Die semantische Datenbank ist der Zentralpfeiler der Systemarchitektur. Die semantische Datenbank enthält Daten aus den Quellsystemen, angereichert mit ihrer Bedeutung, und verknüpft diese mit bedeutungsgleichen Daten aus anderen Quellsystemen. Dabei kommen Knowledge- Graphen (siehe Abbildung 2) zum Einsatz, eine Technik, die auch Datenunternehmen wie Google oder Facebook einsetzen. Ein Knowledge-Graph repräsentiert komplexes, vernetztes Wissen als Menge von Datenpunkten. Als Datenpunkte bezeichnen wir Subjekt–Prädikat–Objekt-Relationen (SPO) und Subjekt–Attribut–Wert-Relationen (SAW). Damit lässt sich der Knowledge-Graph aus Abbildung 2 wie in Listing 1 darstellen. In Abbildung 2 dargestellte Datenpunkte zum Ventil entstammen den Quellsystemen Engineering und Dokumentation.
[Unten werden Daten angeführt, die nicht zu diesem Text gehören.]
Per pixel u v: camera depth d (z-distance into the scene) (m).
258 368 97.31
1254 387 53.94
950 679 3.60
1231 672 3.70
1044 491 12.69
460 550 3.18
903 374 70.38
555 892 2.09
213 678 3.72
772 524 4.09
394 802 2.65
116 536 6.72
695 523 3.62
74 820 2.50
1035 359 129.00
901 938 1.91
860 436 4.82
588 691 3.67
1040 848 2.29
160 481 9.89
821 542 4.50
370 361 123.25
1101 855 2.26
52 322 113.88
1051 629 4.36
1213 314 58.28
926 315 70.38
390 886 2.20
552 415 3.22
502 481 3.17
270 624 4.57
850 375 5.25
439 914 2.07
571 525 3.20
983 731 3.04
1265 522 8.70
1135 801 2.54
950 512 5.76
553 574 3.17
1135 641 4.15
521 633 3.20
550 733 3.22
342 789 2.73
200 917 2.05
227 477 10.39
Der Knowledge-Graph kann diese Datenpunkte über einen gemeinsamen Objektknoten (über einen speziellen Datenpunkt) verknüpfen, da das Ventil in beiden Quellsystemen nach dem Kraftwerkskennzeichnungssystem benannt ist. Die einfache Bauweise verleiht Knowledge-Graphen äußerste Flexibilität. Damit eignen sie sich für die schrittweise Integration großer Mengen an heterogenen, veränderlichen Daten. Verknüpfungen zwischen den Daten müssen nicht vollständig bekannt sein, insbesondere nicht zu Beginn der Integration einer neuen Datenquelle. Datenverknüpfungen können mit der Zeit erstellt werden. Das ist der entscheidende Vorteil, der es uns ermöglicht, ein Quellsystem innerhalb von drei Wochen zu integrieren.
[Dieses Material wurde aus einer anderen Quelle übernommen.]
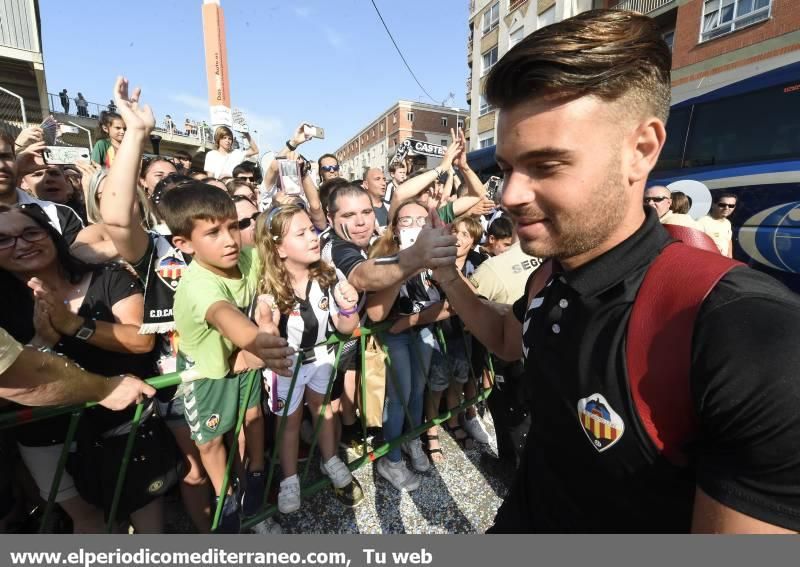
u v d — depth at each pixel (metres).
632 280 0.63
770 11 8.66
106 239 1.88
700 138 5.03
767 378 0.46
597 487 0.71
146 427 1.50
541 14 15.16
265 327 1.35
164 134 19.02
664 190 3.68
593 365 0.66
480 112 19.59
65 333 1.39
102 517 1.67
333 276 1.97
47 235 1.43
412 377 2.31
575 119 0.57
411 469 2.40
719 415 0.50
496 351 1.25
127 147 1.42
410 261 1.38
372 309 1.88
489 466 2.39
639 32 0.56
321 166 5.20
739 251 4.64
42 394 1.03
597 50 0.54
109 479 1.44
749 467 0.48
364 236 2.27
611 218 0.62
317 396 2.00
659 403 0.57
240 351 1.57
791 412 0.45
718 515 0.50
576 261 0.71
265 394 2.16
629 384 0.60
Abb. 2: Knowledge-Graph rund um ein Absperrventil (Engineering mit COMOS [COM], Visualisierung mit AVEVA E3D [AVE])

Listing 1: Knowledge-Graph als Menge von Relationen der Form Subjekt-Prädikat-Objekt (SPO) oder Subjekt-Attribut-Wert (SAW)

Ein dreischichtiges Fundament für den Zentralpfeiler

Obwohl in der Grundanlage äußerst flexibel, dürfen Knowledge-Graphen, die Daten integrieren sollen, nicht beliebige Daten aufnehmen. Über das Verständnis bestimmter Konzepte und deren Beziehungen muss in einer Gruppe von Mitarbeitern und über mehrere Datenquellen hinweg Einigkeit bestehen oder hergestellt werden. Hier kommen Ontologien zum Einsatz (Kasten 2).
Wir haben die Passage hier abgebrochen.